Hospitals Reuse of Single Use Medical Devices Presents Patient Safety Questions
As reported in a series of articles published in December, 2005, by Alec Klein of the Washington Post, eight major hospitals in the Washington area are reusing medical devices that are designated by the manufacturer as single-use device only. In most cases, patients and their families are unaware of this practice and are not given the opportunity to make an informed decision about whether they agree with this practice. According to the recent series in the Washington Post, while hospital administrators and reprocessors argue that this practice is safe and results in significant cost savings, there have been cases with adverse outcomes where questions have arisen regarding the role the reprocessing played in the failure of the device.

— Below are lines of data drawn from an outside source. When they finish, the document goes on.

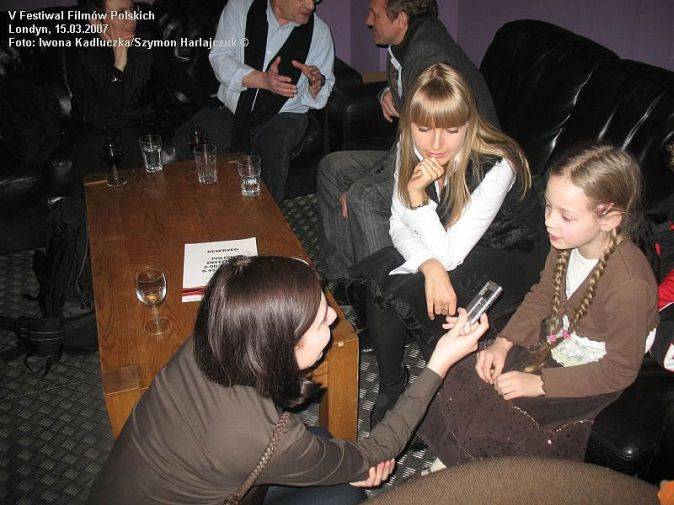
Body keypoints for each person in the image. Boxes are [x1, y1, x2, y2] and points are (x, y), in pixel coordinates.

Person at [86, 255, 489, 504]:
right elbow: (380, 449)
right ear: (282, 349)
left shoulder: (214, 334)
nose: (333, 317)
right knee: (344, 494)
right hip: (226, 472)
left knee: (329, 446)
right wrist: (439, 363)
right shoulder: (267, 438)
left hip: (137, 484)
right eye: (320, 322)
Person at [418, 144, 659, 465]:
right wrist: (503, 343)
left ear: (610, 219)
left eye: (565, 216)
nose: (549, 222)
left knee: (503, 417)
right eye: (548, 207)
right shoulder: (567, 241)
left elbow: (619, 371)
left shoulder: (629, 285)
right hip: (556, 338)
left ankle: (466, 473)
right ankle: (451, 456)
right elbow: (543, 295)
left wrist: (540, 384)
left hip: (589, 372)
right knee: (462, 372)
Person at [349, 63, 543, 426]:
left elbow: (450, 255)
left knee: (424, 290)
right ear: (410, 124)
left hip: (513, 252)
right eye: (424, 129)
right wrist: (429, 265)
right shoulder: (411, 144)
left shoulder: (498, 164)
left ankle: (441, 402)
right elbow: (397, 223)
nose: (436, 145)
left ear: (469, 124)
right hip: (450, 243)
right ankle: (392, 384)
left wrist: (417, 199)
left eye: (452, 130)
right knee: (385, 275)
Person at [317, 0, 499, 289]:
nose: (368, 20)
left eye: (375, 14)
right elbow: (409, 105)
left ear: (401, 18)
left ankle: (383, 293)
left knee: (364, 195)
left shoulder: (428, 55)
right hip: (418, 146)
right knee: (332, 167)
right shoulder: (403, 42)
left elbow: (422, 135)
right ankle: (342, 279)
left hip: (456, 159)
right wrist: (387, 93)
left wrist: (363, 180)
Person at [173, 0, 335, 202]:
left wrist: (315, 85)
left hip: (285, 115)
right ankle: (223, 199)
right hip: (235, 111)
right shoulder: (239, 9)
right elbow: (220, 58)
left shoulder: (319, 32)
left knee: (270, 147)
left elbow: (322, 87)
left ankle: (265, 215)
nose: (311, 6)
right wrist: (262, 80)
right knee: (186, 138)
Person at [67, 0, 170, 188]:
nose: (132, 19)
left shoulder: (145, 40)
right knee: (93, 144)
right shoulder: (81, 50)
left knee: (132, 139)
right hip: (96, 126)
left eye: (132, 10)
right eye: (121, 13)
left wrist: (214, 102)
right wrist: (119, 63)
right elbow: (97, 117)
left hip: (138, 122)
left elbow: (176, 75)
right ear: (96, 20)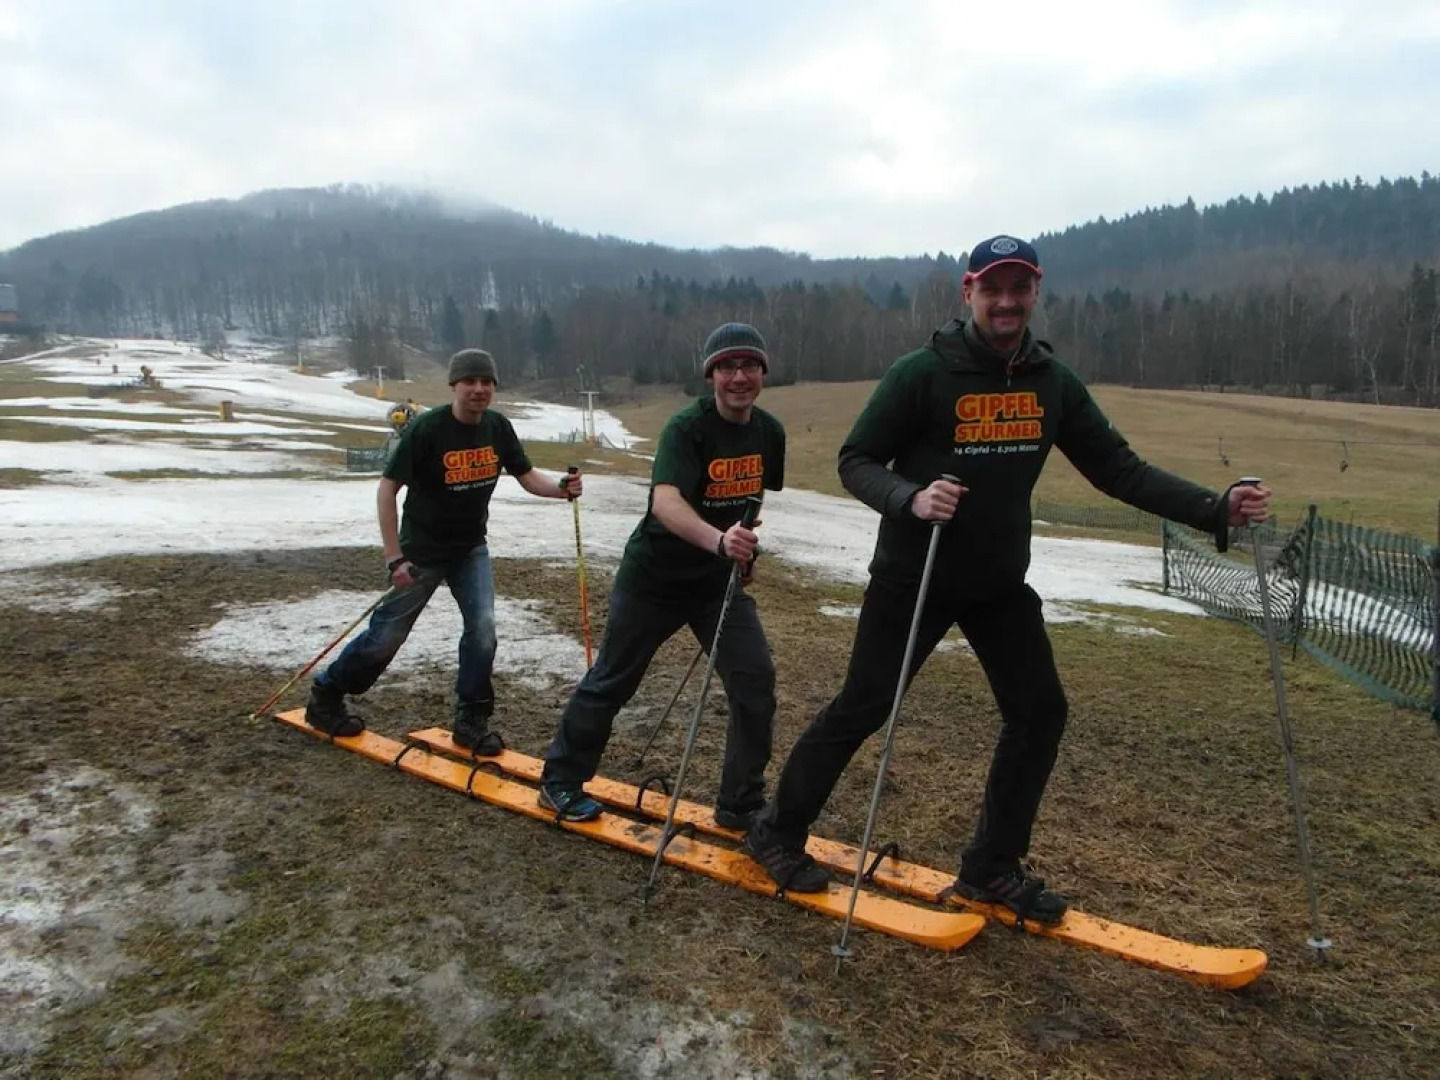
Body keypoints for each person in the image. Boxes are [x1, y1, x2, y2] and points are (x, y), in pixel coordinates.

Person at [743, 235, 1273, 917]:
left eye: (1019, 288)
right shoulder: (922, 373)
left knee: (1040, 712)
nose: (1006, 301)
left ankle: (991, 867)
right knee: (864, 706)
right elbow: (857, 459)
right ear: (969, 292)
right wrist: (911, 497)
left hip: (997, 584)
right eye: (993, 288)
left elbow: (1120, 469)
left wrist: (1214, 507)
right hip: (916, 575)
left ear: (1035, 292)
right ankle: (776, 830)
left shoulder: (1051, 382)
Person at [538, 323, 786, 823]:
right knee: (613, 680)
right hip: (654, 579)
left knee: (754, 680)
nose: (739, 376)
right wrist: (718, 541)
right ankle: (560, 780)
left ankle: (740, 803)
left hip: (715, 585)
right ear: (711, 375)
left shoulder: (768, 432)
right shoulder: (685, 430)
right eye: (727, 367)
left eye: (749, 365)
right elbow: (665, 503)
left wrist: (743, 549)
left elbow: (750, 500)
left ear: (762, 372)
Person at [305, 348, 583, 753]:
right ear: (454, 385)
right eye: (470, 381)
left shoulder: (497, 428)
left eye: (486, 382)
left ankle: (471, 720)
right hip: (420, 554)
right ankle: (326, 696)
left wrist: (561, 489)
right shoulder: (427, 430)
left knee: (483, 630)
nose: (479, 389)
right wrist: (394, 557)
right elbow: (387, 490)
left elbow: (526, 476)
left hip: (470, 549)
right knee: (387, 637)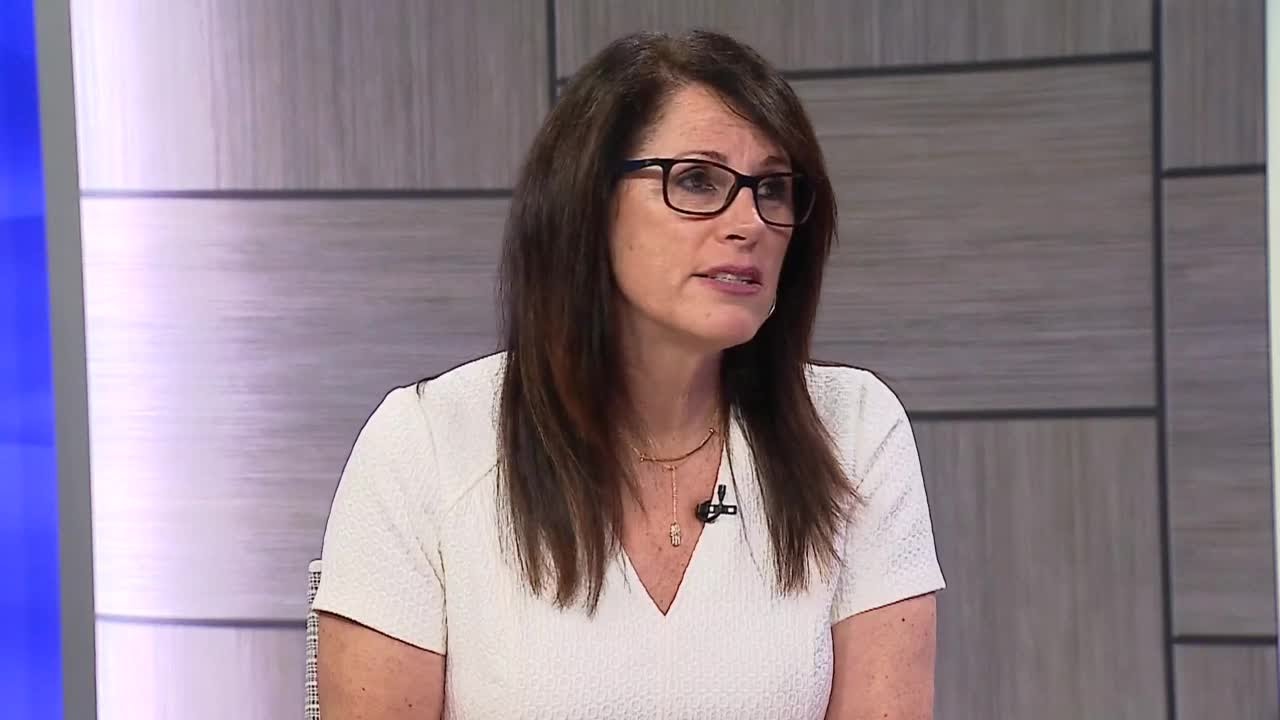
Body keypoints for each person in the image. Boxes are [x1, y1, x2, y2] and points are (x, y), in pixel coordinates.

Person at [313, 29, 945, 719]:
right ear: (588, 201)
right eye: (697, 180)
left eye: (773, 188)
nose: (750, 222)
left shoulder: (853, 429)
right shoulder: (426, 444)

According to one device manufacturer, 71% of surgeons and 82% of nurses queried in an informal survey would not consent to use a reprocessed single-use device on themselves or a family member.
The attorneys at Regan, Halperin & Long have experience investigating incidents involving medical devices and reprocessed devices. If you are planning a surgery or a hospital admission, we strongly recommend that you ask your surgeon about whether any of the devices that may be used in your surgery will be reprocessed. If so, find out what the hospital’s quality assurance process is, and how the hospital will guarantee the safety of that equipment.
While the U.S. Food and Drug Administration regulates the practice, often the surgeons themselves do not know that the device was reconditioned. According to Alec Klein, of the 4800 hospitals in the United States, approximately 3,370 of the hospitals have established accounts with one or more of the three largest U.S. reprocessors. Last year, the reproccessors estimate they refurbished approximately 4.6 million single use devices for reuse in another medical procedure.
If you have specific questions about reprocessing of specific devices, you can visit the FDA website for further guidance.
By federal law, hospitals are required to tell the FDA about incidents involving patient injury. Recent changes require hospitals to specifically to designate whether the device involved in the incident was reprocessed. Also, according to federal law, each hospital maintains the responsibility to establish and make changes to the facility's quality policy. The implementation of the quality system may be delegated; however, it is up to the highest level of hospital management to establish quality policy and ensure implementation.